Data records:
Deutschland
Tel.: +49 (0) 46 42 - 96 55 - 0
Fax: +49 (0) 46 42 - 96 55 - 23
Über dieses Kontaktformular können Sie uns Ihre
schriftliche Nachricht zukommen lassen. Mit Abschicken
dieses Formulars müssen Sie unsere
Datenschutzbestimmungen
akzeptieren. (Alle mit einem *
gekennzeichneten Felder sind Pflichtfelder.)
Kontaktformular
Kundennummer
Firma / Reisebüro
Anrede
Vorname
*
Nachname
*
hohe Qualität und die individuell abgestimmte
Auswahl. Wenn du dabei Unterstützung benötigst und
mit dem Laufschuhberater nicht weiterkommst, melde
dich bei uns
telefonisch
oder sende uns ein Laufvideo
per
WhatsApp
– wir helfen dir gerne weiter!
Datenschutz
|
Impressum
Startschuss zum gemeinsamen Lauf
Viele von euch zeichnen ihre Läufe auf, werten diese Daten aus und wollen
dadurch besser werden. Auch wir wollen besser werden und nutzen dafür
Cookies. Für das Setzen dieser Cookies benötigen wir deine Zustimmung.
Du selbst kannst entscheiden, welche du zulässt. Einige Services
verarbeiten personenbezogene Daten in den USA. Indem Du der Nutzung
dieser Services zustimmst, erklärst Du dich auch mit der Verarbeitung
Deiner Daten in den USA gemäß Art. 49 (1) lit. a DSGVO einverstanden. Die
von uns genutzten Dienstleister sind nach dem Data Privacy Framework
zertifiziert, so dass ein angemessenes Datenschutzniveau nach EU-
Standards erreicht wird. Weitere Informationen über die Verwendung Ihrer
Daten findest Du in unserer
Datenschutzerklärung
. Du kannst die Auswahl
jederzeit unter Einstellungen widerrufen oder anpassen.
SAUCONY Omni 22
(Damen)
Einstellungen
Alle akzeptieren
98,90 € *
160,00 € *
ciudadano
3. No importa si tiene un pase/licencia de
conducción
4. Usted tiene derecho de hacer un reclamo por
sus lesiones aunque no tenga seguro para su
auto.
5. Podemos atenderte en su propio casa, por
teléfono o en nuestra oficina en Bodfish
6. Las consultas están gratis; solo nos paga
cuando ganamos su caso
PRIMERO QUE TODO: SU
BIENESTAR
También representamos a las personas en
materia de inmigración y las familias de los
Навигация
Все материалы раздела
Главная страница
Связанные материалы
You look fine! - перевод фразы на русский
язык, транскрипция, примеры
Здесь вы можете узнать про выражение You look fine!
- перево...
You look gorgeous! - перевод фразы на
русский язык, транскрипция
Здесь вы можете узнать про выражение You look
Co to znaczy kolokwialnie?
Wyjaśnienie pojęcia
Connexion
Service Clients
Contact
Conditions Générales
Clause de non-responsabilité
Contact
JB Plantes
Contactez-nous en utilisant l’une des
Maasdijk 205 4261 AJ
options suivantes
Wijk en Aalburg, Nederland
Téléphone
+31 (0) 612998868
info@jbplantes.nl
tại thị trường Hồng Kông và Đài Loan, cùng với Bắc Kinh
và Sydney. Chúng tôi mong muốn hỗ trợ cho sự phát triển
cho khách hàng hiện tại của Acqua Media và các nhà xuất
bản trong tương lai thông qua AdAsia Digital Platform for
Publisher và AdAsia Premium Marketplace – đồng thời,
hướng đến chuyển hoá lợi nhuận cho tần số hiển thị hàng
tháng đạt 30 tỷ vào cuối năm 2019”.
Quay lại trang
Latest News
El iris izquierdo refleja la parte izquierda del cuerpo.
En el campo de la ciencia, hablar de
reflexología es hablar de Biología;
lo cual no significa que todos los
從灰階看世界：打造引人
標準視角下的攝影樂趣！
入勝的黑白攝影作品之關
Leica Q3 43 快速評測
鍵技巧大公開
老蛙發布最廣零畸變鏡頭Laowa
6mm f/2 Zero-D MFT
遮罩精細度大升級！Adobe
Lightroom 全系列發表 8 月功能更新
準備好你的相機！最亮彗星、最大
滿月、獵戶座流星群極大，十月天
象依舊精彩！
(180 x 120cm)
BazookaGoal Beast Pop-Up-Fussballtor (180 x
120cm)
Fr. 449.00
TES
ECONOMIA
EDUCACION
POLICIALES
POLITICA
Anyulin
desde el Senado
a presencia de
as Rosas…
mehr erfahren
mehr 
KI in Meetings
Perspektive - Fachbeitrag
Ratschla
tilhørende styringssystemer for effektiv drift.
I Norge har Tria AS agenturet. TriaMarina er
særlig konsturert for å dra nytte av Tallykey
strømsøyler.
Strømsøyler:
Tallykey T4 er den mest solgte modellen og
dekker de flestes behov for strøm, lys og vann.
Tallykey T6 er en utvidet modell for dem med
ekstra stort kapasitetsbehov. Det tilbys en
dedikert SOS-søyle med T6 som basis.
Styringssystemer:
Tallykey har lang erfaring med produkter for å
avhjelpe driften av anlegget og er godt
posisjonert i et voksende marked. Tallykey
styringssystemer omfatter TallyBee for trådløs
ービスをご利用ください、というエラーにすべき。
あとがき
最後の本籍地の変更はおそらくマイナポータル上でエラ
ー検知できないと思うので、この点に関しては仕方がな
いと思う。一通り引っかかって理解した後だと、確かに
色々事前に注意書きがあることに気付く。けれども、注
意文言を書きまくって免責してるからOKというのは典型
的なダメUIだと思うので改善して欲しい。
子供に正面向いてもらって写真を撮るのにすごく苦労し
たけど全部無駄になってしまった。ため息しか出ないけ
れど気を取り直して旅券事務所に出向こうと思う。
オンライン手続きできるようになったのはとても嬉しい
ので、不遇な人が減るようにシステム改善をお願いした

Exercise objective: Your reply should repeat the entries above in full, with every character intact.

Result for this exercise:
Deutschland
Tel.: +49 (0) 46 42 - 96 55 - 0
Fax: +49 (0) 46 42 - 96 55 - 23
Über dieses Kontaktformular können Sie uns Ihre
schriftliche Nachricht zukommen lassen. Mit Abschicken
dieses Formulars müssen Sie unsere
Datenschutzbestimmungen
akzeptieren. (Alle mit einem *
gekennzeichneten Felder sind Pflichtfelder.)
Kontaktformular
Kundennummer
Firma / Reisebüro
Anrede
Vorname
*
Nachname
*
hohe Qualität und die individuell abgestimmte
Auswahl. Wenn du dabei Unterstützung benötigst und
mit dem Laufschuhberater nicht weiterkommst, melde
dich bei uns
telefonisch
oder sende uns ein Laufvideo
per
WhatsApp
– wir helfen dir gerne weiter!
Datenschutz
|
Impressum
Startschuss zum gemeinsamen Lauf
Viele von euch zeichnen ihre Läufe auf, werten diese Daten aus und wollen
dadurch besser werden. Auch wir wollen besser werden und nutzen dafür
Cookies. Für das Setzen dieser Cookies benötigen wir deine Zustimmung.
Du selbst kannst entscheiden, welche du zulässt. Einige Services
verarbeiten personenbezogene Daten in den USA. Indem Du der Nutzung
dieser Services zustimmst, erklärst Du dich auch mit der Verarbeitung
Deiner Daten in den USA gemäß Art. 49 (1) lit. a DSGVO einverstanden. Die
von uns genutzten Dienstleister sind nach dem Data Privacy Framework
zertifiziert, so dass ein angemessenes Datenschutzniveau nach EU-
Standards erreicht wird. Weitere Informationen über die Verwendung Ihrer
Daten findest Du in unserer
Datenschutzerklärung
. Du kannst die Auswahl
jederzeit unter Einstellungen widerrufen oder anpassen.
SAUCONY Omni 22
(Damen)
Einstellungen
Alle akzeptieren
98,90 € *
160,00 € *
ciudadano
3. No importa si tiene un pase/licencia de
conducción
4. Usted tiene derecho de hacer un reclamo por
sus lesiones aunque no tenga seguro para su
auto.
5. Podemos atenderte en su propio casa, por
teléfono o en nuestra oficina en Bodfish
6. Las consultas están gratis; solo nos paga
cuando ganamos su caso
PRIMERO QUE TODO: SU
BIENESTAR
También representamos a las personas en
materia de inmigración y las familias de los
Навигация
Все материалы раздела
Главная страница
Связанные материалы
You look fine! - перевод фразы на русский
язык, транскрипция, примеры
Здесь вы можете узнать про выражение You look fine!
- перево...
You look gorgeous! - перевод фразы на
русский язык, транскрипция
Здесь вы можете узнать про выражение You look
Co to znaczy kolokwialnie?
Wyjaśnienie pojęcia
Connexion
Service Clients
Contact
Conditions Générales
Clause de non-responsabilité
Contact
JB Plantes
Contactez-nous en utilisant l’une des
Maasdijk 205 4261 AJ
options suivantes
Wijk en Aalburg, Nederland
Téléphone
+31 (0) 612998868
info@jbplantes.nl
tại thị trường Hồng Kông và Đài Loan, cùng với Bắc Kinh
và Sydney. Chúng tôi mong muốn hỗ trợ cho sự phát triển
cho khách hàng hiện tại của Acqua Media và các nhà xuất
bản trong tương lai thông qua AdAsia Digital Platform for
Publisher và AdAsia Premium Marketplace – đồng thời,
hướng đến chuyển hoá lợi nhuận cho tần số hiển thị hàng
tháng đạt 30 tỷ vào cuối năm 2019”.
Quay lại trang
Latest News
El iris izquierdo refleja la parte izquierda del cuerpo.
En el campo de la ciencia, hablar de
reflexología es hablar de Biología;
lo cual no significa que todos los
從灰階看世界：打造引人
標準視角下的攝影樂趣！
入勝的黑白攝影作品之關
Leica Q3 43 快速評測
鍵技巧大公開
老蛙發布最廣零畸變鏡頭Laowa
6mm f/2 Zero-D MFT
遮罩精細度大升級！Adobe
Lightroom 全系列發表 8 月功能更新
準備好你的相機！最亮彗星、最大
滿月、獵戶座流星群極大，十月天
象依舊精彩！
(180 x 120cm)
BazookaGoal Beast Pop-Up-Fussballtor (180 x
120cm)
Fr. 449.00
TES
ECONOMIA
EDUCACION
POLICIALES
POLITICA
Anyulin
desde el Senado
a presencia de
as Rosas…
mehr erfahren
mehr 
KI in Meetings
Perspektive - Fachbeitrag
Ratschla
tilhørende styringssystemer for effektiv drift.
I Norge har Tria AS agenturet. TriaMarina er
særlig konsturert for å dra nytte av Tallykey
strømsøyler.
Strømsøyler:
Tallykey T4 er den mest solgte modellen og
dekker de flestes behov for strøm, lys og vann.
Tallykey T6 er en utvidet modell for dem med
ekstra stort kapasitetsbehov. Det tilbys en
dedikert SOS-søyle med T6 som basis.
Styringssystemer:
Tallykey har lang erfaring med produkter for å
avhjelpe driften av anlegget og er godt
posisjonert i et voksende marked. Tallykey
styringssystemer omfatter TallyBee for trådløs
ービスをご利用ください、というエラーにすべき。
あとがき
最後の本籍地の変更はおそらくマイナポータル上でエラ
ー検知できないと思うので、この点に関しては仕方がな
いと思う。一通り引っかかって理解した後だと、確かに
色々事前に注意書きがあることに気付く。けれども、注
意文言を書きまくって免責してるからOKというのは典型
的なダメUIだと思うので改善して欲しい。
子供に正面向いてもらって写真を撮るのにすごく苦労し
たけど全部無駄になってしまった。ため息しか出ないけ
れど気を取り直して旅券事務所に出向こうと思う。
オンライン手続きできるようになったのはとても嬉しい
ので、不遇な人が減るようにシステム改善をお願いした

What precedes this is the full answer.